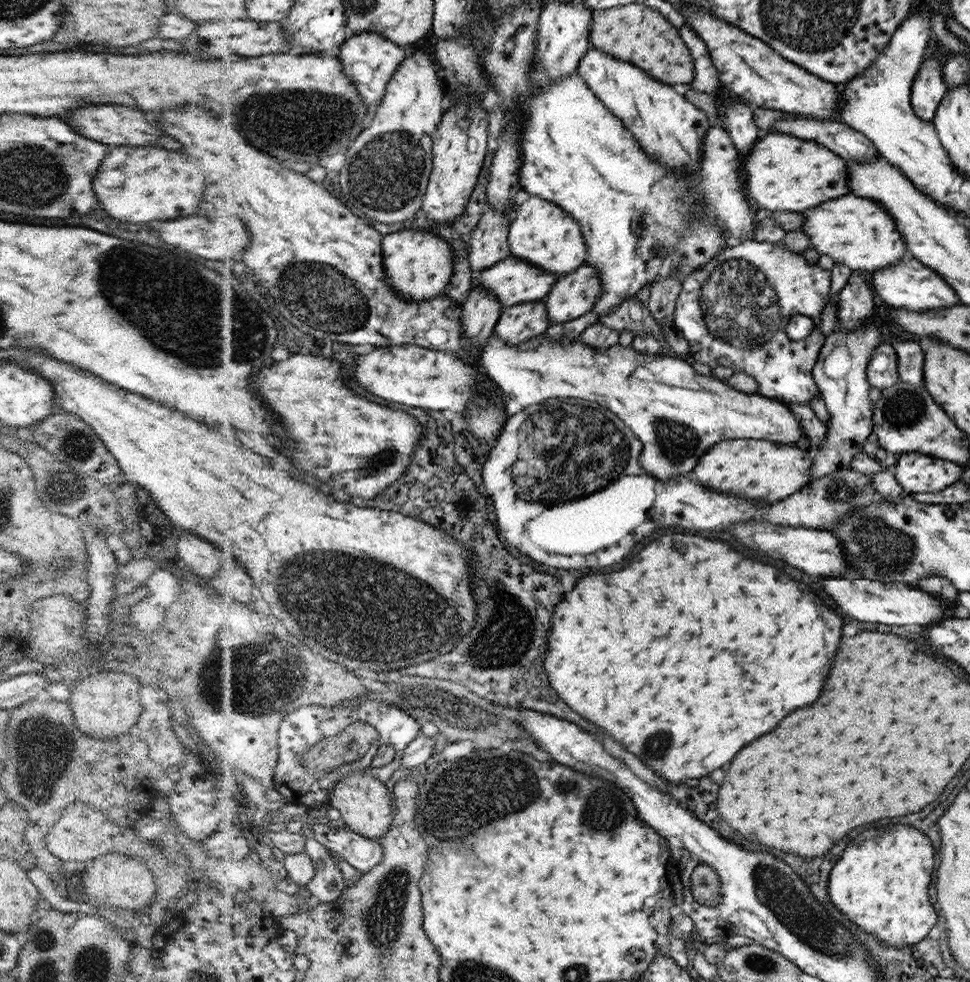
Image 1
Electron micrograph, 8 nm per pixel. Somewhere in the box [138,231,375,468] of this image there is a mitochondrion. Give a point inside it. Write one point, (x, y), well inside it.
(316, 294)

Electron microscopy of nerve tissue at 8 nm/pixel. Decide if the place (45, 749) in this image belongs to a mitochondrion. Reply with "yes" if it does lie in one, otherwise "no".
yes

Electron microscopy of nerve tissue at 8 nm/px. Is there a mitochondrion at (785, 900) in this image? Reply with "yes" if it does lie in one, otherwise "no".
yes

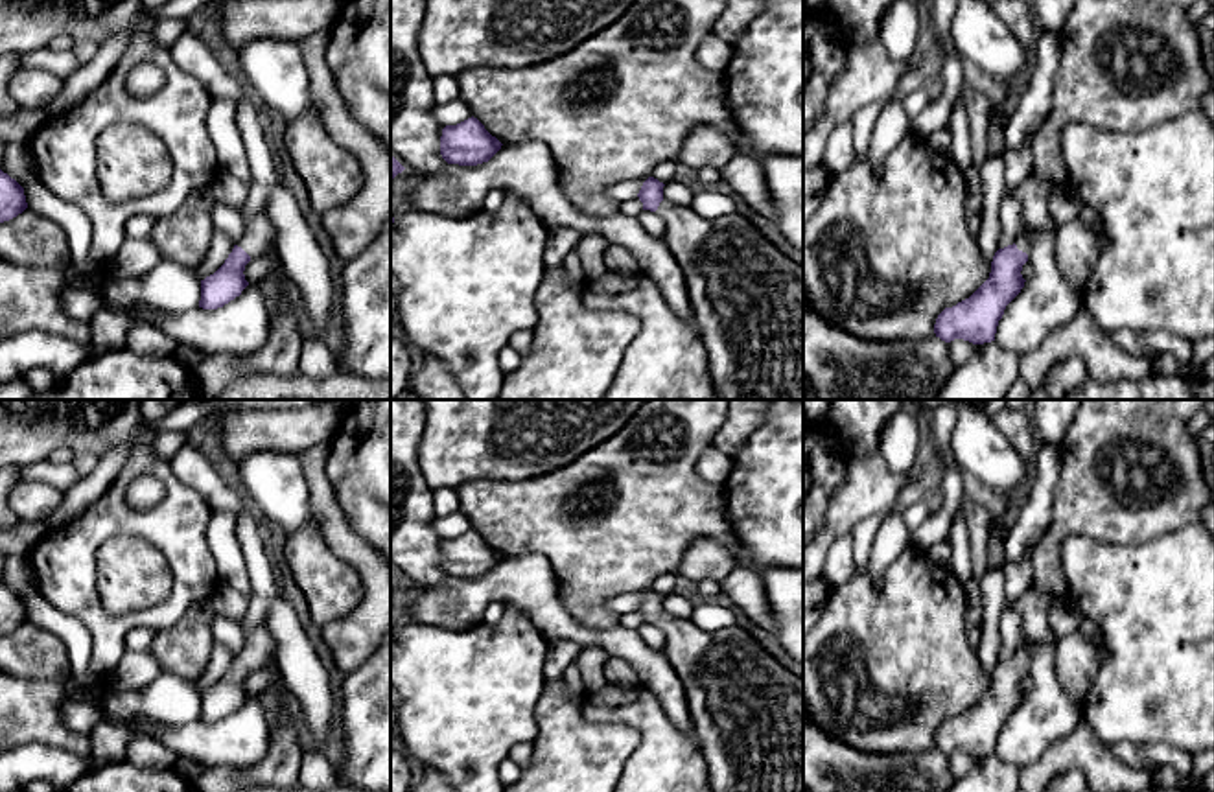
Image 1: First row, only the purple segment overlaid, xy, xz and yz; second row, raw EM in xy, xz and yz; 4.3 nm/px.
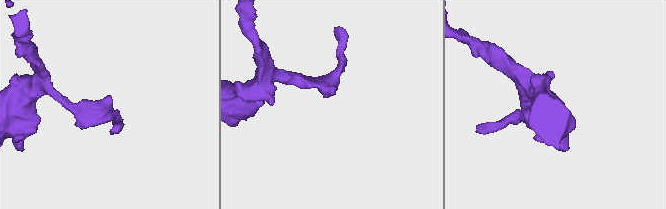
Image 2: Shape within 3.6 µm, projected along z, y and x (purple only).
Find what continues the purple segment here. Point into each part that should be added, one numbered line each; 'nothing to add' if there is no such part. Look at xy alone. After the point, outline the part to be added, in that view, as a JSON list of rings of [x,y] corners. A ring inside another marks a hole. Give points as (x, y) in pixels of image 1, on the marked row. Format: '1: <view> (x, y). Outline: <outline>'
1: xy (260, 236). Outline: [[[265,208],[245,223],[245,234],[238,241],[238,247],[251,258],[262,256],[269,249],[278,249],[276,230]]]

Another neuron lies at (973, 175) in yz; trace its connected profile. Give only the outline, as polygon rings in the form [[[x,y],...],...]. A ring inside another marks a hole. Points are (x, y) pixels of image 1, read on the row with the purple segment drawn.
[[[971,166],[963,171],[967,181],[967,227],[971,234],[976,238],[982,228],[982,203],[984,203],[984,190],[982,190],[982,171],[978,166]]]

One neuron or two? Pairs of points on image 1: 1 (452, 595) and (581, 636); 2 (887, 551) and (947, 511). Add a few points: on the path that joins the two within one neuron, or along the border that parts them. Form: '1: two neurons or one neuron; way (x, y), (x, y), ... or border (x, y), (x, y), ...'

• _PROMPT_
Once the pictures are removed, reproduce the remaining entries above exactly.

• _SOLUTION_
Image 1
Electron micrograph, 8 nm per pixel. Somewhere in the box [138,231,375,468] of this image there is a mitochondrion. Give a point inside it. Write one point, (x, y), well inside it.
(316, 294)

Electron microscopy of nerve tissue at 8 nm/pixel. Decide if the place (45, 749) in this image belongs to a mitochondrion. Reply with "yes" if it does lie in one, otherwise "no".
yes

Electron microscopy of nerve tissue at 8 nm/px. Is there a mitochondrion at (785, 900) in this image? Reply with "yes" if it does lie in one, otherwise "no".
yes

Image 1: First row, only the purple segment overlaid, xy, xz and yz; second row, raw EM in xy, xz and yz; 4.3 nm/px.
Image 2: Shape within 3.6 µm, projected along z, y and x (purple only).
Find what continues the purple segment here. Point into each part that should be added, one numbered line each; 'nothing to add' if there is no such part. Look at xy alone. After the point, outline the part to be added, in that view, as a JSON list of rings of [x,y] corners. A ring inside another marks a hole. Give points as (x, y) in pixels of image 1, on the marked row. Format: '1: <view> (x, y). Outline: <outline>'
1: xy (260, 236). Outline: [[[265,208],[245,223],[245,234],[238,241],[238,247],[251,258],[262,256],[269,249],[278,249],[276,230]]]

Another neuron lies at (973, 175) in yz; trace its connected profile. Give only the outline, as polygon rings in the form [[[x,y],...],...]. A ring inside another marks a hole. Points are (x, y) pixels of image 1, read on the row with the purple segment drawn.
[[[971,166],[963,171],[967,181],[967,227],[971,234],[976,238],[982,228],[982,203],[984,203],[984,190],[982,190],[982,171],[978,166]]]

One neuron or two? Pairs of points on image 1: 1 (452, 595) and (581, 636); 2 (887, 551) and (947, 511). Add a few points: on the path that joins the two within one neuron, or along the border that parts them. Form: '1: two neurons or one neuron; way (x, y), (x, y), ... or border (x, y), (x, y), ...'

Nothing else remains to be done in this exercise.